*PROBLEM DETAILS*: Copy the entries below word for word, beginning at the line that contains "Rounding: 1 decimal" and ending after the line that contains "-0.001022, 0.024760, 0.679309]]".

*PROVIDED RECORDS*:

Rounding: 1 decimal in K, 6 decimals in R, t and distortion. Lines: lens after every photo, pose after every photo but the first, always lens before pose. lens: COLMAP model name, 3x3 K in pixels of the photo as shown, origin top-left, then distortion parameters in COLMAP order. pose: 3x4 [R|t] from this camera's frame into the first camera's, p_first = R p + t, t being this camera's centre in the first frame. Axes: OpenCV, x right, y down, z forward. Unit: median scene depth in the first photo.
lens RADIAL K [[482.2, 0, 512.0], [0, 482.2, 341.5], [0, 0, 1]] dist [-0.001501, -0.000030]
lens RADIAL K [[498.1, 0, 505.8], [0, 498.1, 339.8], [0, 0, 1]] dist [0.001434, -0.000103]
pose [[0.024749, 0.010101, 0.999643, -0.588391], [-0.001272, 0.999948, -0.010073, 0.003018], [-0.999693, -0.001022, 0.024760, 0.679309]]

--

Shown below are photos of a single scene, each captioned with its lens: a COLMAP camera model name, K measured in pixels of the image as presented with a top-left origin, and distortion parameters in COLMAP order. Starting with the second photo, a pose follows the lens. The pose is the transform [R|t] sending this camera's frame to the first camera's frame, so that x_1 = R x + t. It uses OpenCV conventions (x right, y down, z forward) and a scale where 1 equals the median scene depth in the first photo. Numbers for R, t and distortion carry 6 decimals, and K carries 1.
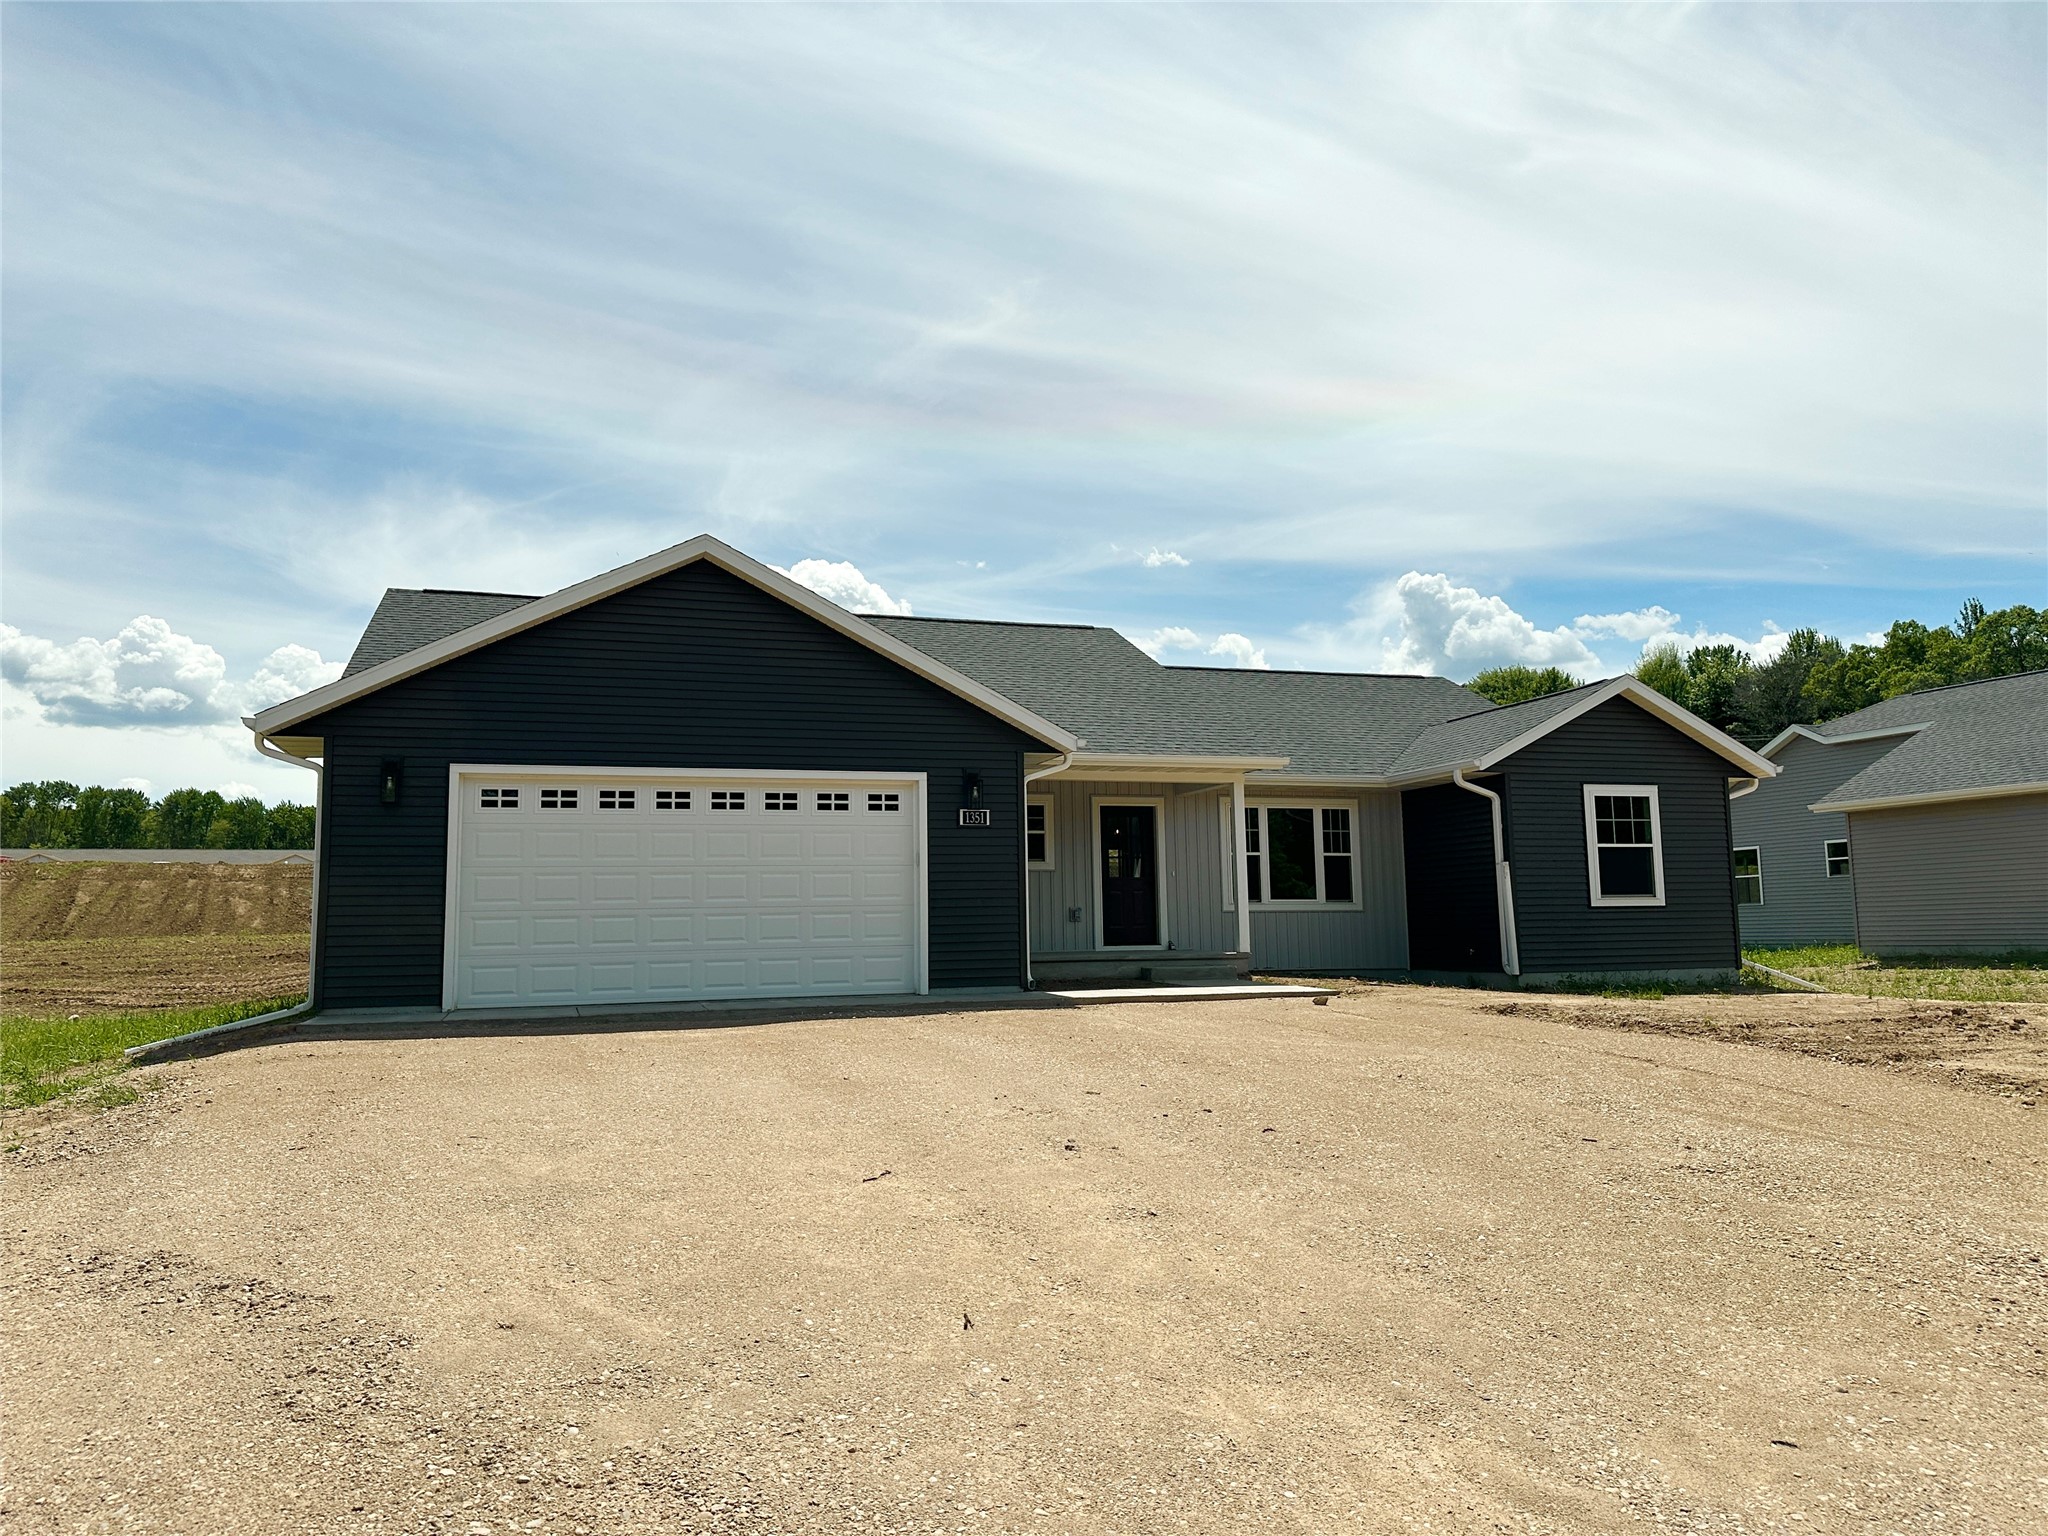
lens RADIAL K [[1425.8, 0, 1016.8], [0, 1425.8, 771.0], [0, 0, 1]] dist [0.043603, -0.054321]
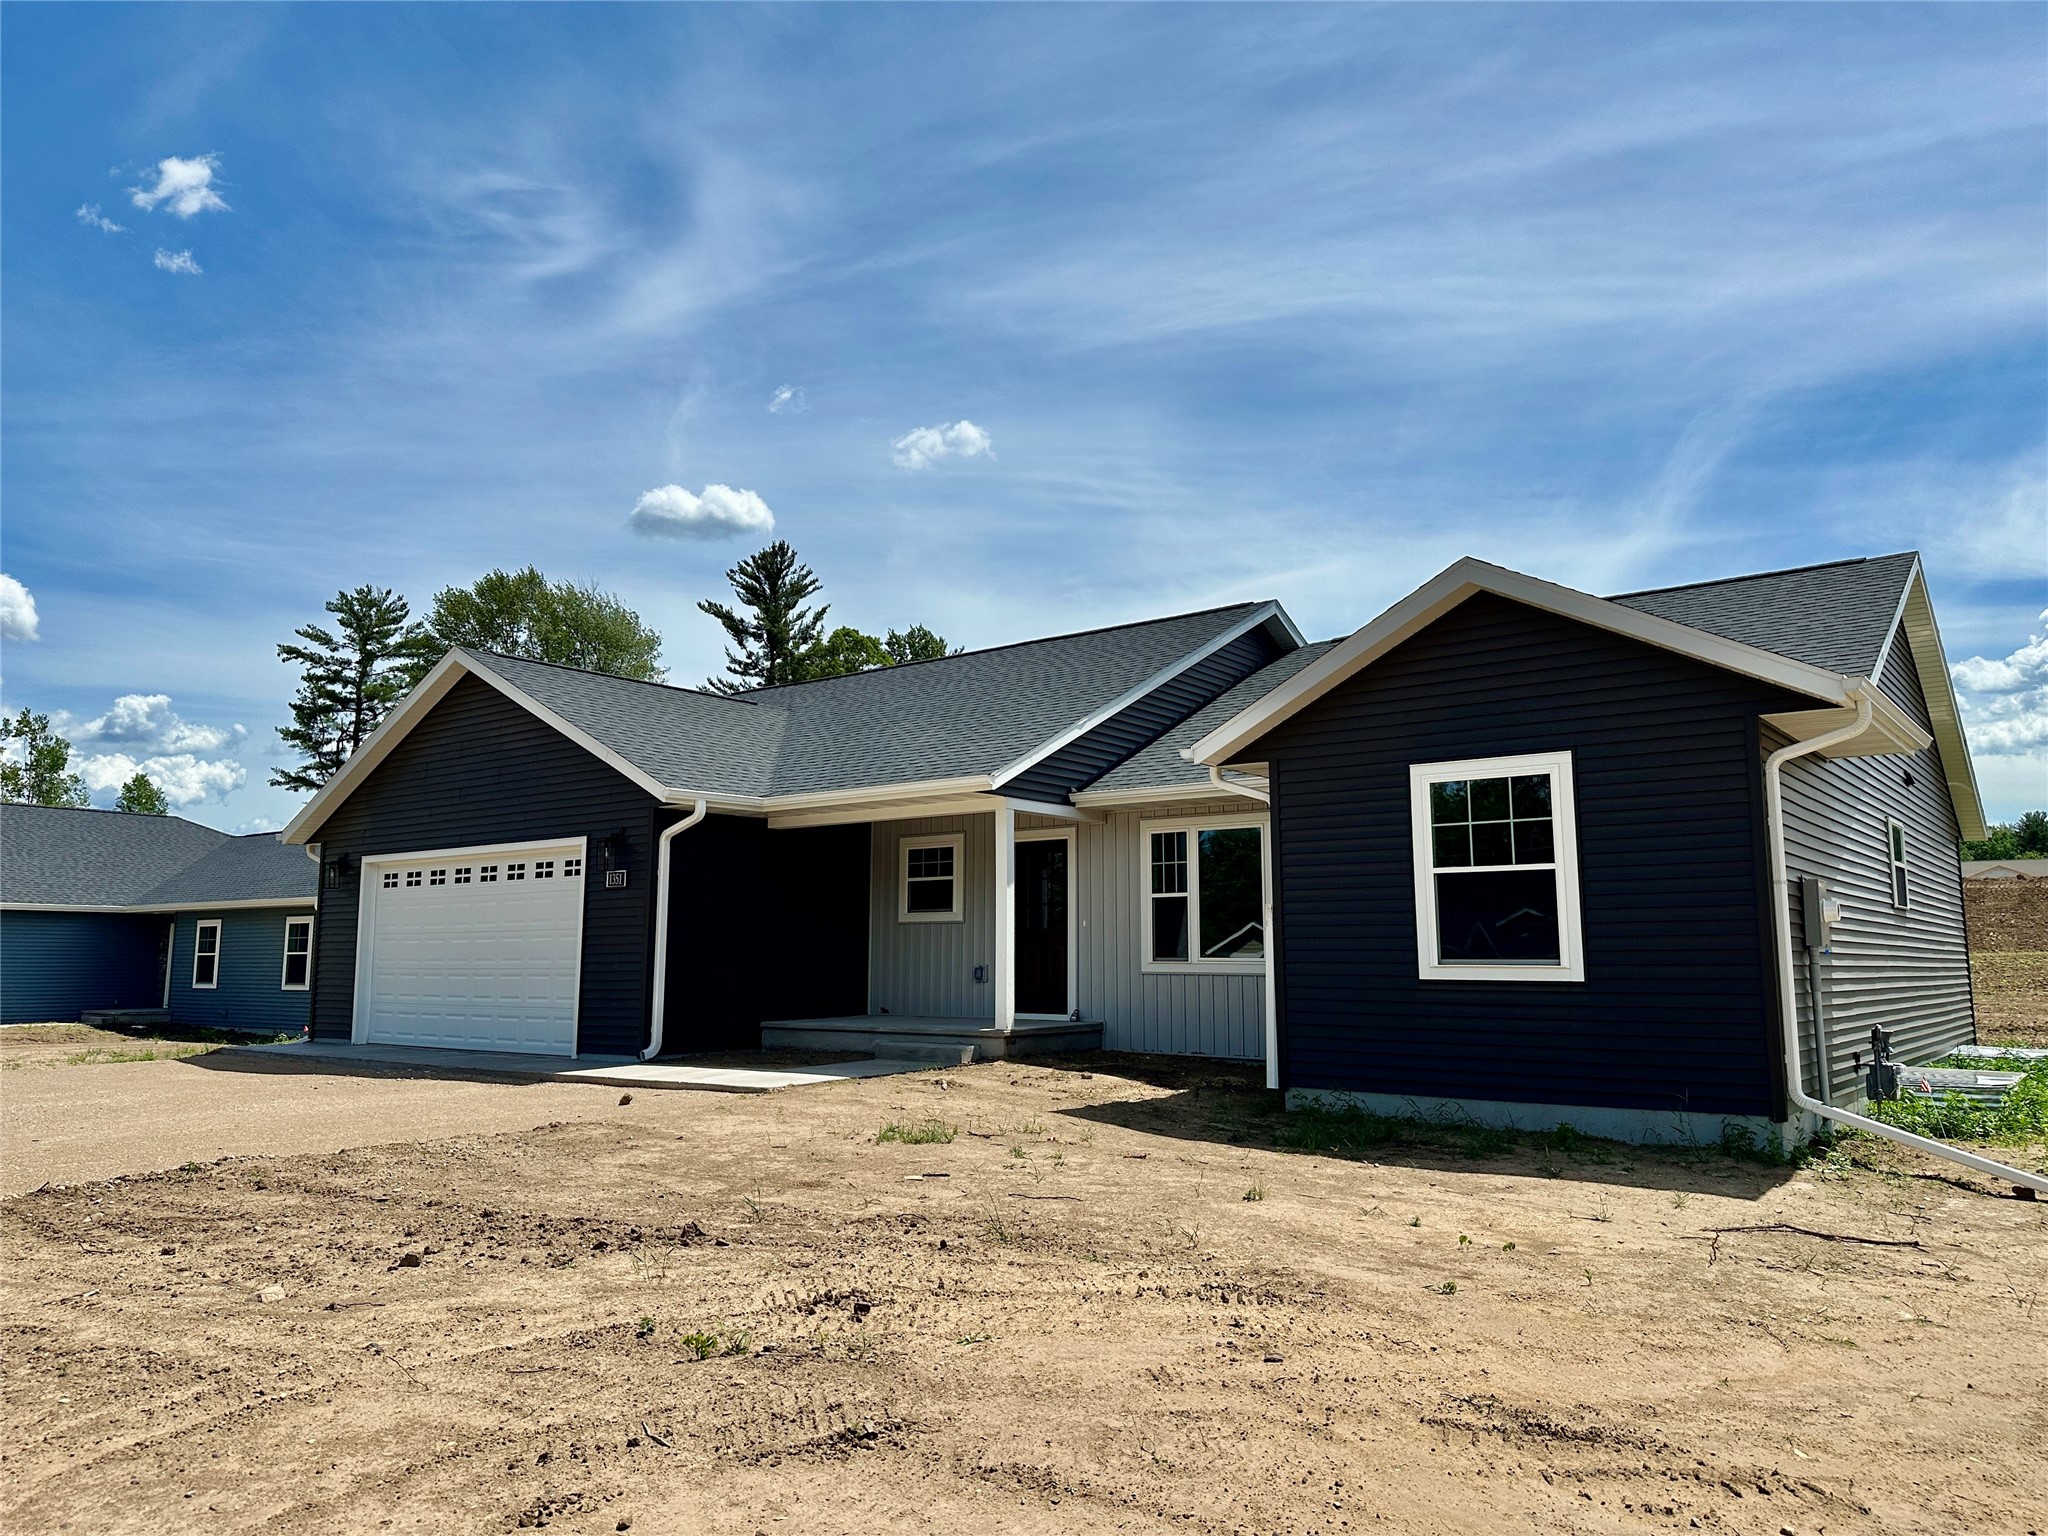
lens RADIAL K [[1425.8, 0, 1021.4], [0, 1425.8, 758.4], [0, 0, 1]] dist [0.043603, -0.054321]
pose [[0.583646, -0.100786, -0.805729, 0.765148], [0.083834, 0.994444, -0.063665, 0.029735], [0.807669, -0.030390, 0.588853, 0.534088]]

*SOLUTION TO THIS EXERCISE*:
Rounding: 1 decimal in K, 6 decimals in R, t and distortion. Lines: lens after every photo, pose after every photo but the first, always lens before pose. lens: COLMAP model name, 3x3 K in pixels of the photo as shown, origin top-left, then distortion parameters in COLMAP order. pose: 3x4 [R|t] from this camera's frame into the first camera's, p_first = R p + t, t being this camera's centre in the first frame. Axes: OpenCV, x right, y down, z forward. Unit: median scene depth in the first photo.
lens RADIAL K [[482.2, 0, 512.0], [0, 482.2, 341.5], [0, 0, 1]] dist [-0.001501, -0.000030]
lens RADIAL K [[498.1, 0, 505.8], [0, 498.1, 339.8], [0, 0, 1]] dist [0.001434, -0.000103]
pose [[0.024749, 0.010101, 0.999643, -0.588391], [-0.001272, 0.999948, -0.010073, 0.003018], [-0.999693, -0.001022, 0.024760, 0.679309]]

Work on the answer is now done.